DATASET RECORDS START

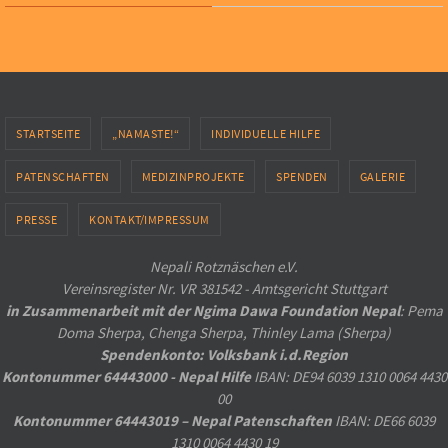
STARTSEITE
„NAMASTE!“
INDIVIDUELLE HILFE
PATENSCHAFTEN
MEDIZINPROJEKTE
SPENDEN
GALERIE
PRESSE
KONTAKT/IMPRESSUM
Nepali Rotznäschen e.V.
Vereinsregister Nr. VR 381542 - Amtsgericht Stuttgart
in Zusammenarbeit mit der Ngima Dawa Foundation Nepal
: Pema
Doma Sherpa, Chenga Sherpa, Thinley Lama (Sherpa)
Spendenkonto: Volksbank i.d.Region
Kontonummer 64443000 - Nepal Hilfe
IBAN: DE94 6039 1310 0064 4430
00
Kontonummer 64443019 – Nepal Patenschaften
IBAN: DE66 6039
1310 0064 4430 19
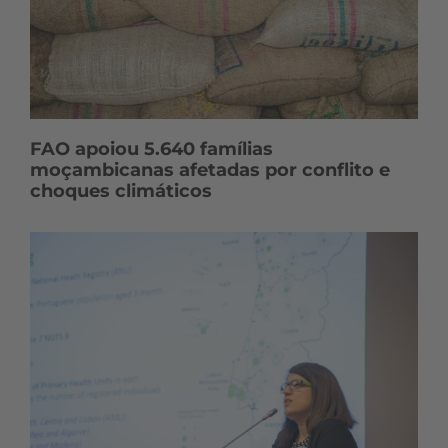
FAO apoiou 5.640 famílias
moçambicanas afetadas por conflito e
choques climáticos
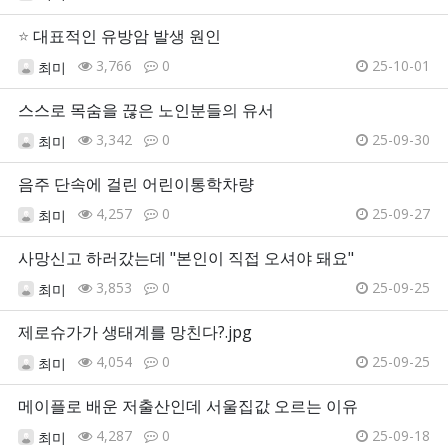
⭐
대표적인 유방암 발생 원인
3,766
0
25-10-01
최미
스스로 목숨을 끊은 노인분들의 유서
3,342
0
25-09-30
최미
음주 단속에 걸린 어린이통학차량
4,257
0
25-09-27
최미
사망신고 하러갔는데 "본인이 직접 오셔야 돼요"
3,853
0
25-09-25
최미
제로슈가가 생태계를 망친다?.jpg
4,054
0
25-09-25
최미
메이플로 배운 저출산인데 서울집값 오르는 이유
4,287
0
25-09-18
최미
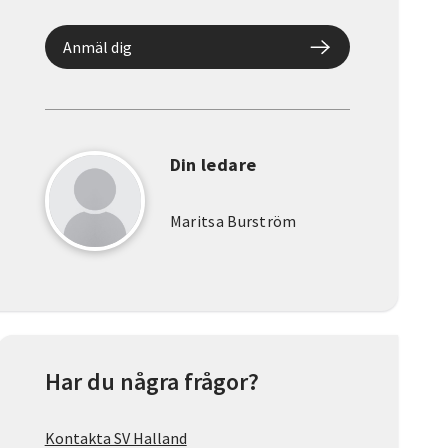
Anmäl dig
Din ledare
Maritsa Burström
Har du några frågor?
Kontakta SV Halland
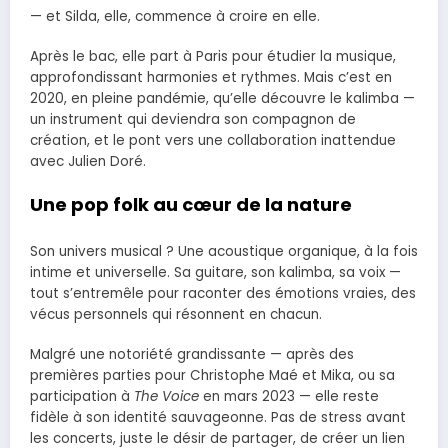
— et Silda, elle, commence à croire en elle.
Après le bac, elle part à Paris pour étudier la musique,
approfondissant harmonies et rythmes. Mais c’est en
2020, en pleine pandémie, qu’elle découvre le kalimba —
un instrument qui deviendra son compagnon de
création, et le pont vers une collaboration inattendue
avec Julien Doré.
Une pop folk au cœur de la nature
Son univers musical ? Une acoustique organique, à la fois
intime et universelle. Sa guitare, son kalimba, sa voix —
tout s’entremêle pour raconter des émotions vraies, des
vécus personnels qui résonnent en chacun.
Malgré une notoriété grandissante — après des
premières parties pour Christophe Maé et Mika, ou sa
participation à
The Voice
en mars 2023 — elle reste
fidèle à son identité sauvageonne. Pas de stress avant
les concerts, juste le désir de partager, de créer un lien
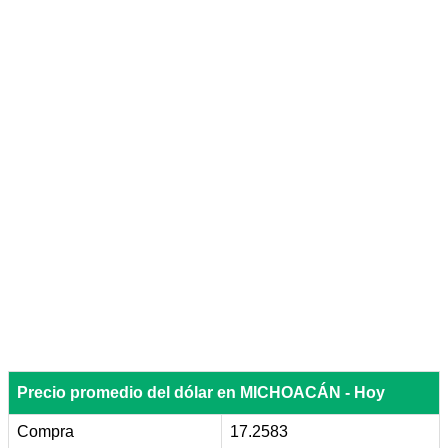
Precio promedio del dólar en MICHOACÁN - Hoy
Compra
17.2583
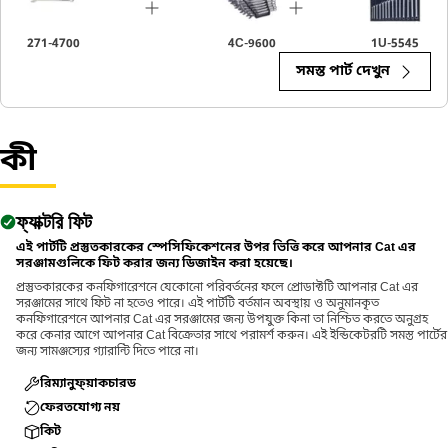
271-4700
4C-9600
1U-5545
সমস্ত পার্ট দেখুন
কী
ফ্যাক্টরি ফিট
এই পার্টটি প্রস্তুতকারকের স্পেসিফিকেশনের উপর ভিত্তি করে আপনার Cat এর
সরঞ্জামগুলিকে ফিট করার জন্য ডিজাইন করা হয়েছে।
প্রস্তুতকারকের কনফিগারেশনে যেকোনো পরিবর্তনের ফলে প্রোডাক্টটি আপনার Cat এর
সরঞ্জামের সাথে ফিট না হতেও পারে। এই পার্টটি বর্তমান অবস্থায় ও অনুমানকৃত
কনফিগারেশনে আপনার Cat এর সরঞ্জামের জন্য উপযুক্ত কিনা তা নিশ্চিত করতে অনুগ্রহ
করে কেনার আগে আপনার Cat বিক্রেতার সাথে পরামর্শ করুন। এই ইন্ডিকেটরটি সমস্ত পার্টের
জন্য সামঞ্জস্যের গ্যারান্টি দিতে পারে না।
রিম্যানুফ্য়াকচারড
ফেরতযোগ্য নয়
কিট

DATASET RECORDS END
DATASET RECORDS START

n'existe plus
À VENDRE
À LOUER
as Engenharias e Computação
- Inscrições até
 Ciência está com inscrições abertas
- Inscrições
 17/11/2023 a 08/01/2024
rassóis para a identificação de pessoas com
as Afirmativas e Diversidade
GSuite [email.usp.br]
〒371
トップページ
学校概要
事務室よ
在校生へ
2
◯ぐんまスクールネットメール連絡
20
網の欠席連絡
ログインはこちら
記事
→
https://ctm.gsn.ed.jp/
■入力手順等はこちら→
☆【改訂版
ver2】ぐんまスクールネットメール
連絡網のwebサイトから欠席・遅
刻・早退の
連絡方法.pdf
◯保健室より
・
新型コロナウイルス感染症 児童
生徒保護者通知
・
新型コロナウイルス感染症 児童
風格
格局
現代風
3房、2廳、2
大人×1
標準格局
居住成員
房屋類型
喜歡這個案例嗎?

DATASET RECORDS END

## WHAT THE TASK REQUIRES
Skipping every picture, transcribe exactly the lines above from the one containing "대표적인 유방암 발생 원인" through the one containing "সরঞ্জামের সাথে ফিট", both included.

## RESULT FOR THIS EXERCISE
대표적인 유방암 발생 원인
3,766
0
25-10-01
최미
스스로 목숨을 끊은 노인분들의 유서
3,342
0
25-09-30
최미
음주 단속에 걸린 어린이통학차량
4,257
0
25-09-27
최미
사망신고 하러갔는데 "본인이 직접 오셔야 돼요"
3,853
0
25-09-25
최미
제로슈가가 생태계를 망친다?.jpg
4,054
0
25-09-25
최미
메이플로 배운 저출산인데 서울집값 오르는 이유
4,287
0
25-09-18
최미
Anmäl dig
Din ledare
Maritsa Burström
Har du några frågor?
Kontakta SV Halland
— et Silda, elle, commence à croire en elle.
Après le bac, elle part à Paris pour étudier la musique,
approfondissant harmonies et rythmes. Mais c’est en
2020, en pleine pandémie, qu’elle découvre le kalimba —
un instrument qui deviendra son compagnon de
création, et le pont vers une collaboration inattendue
avec Julien Doré.
Une pop folk au cœur de la nature
Son univers musical ? Une acoustique organique, à la fois
intime et universelle. Sa guitare, son kalimba, sa voix —
tout s’entremêle pour raconter des émotions vraies, des
vécus personnels qui résonnent en chacun.
Malgré une notoriété grandissante — après des
premières parties pour Christophe Maé et Mika, ou sa
participation à
The Voice
en mars 2023 — elle reste
fidèle à son identité sauvageonne. Pas de stress avant
les concerts, juste le désir de partager, de créer un lien
Precio promedio del dólar en MICHOACÁN - Hoy
Compra
17.2583
271-4700
4C-9600
1U-5545
সমস্ত পার্ট দেখুন
কী
ফ্যাক্টরি ফিট
এই পার্টটি প্রস্তুতকারকের স্পেসিফিকেশনের উপর ভিত্তি করে আপনার Cat এর
সরঞ্জামগুলিকে ফিট করার জন্য ডিজাইন করা হয়েছে।
প্রস্তুতকারকের কনফিগারেশনে যেকোনো পরিবর্তনের ফলে প্রোডাক্টটি আপনার Cat এর
সরঞ্জামের সাথে ফিট না হতেও পারে। এই পার্টটি বর্তমান অবস্থায় ও অনুমানকৃত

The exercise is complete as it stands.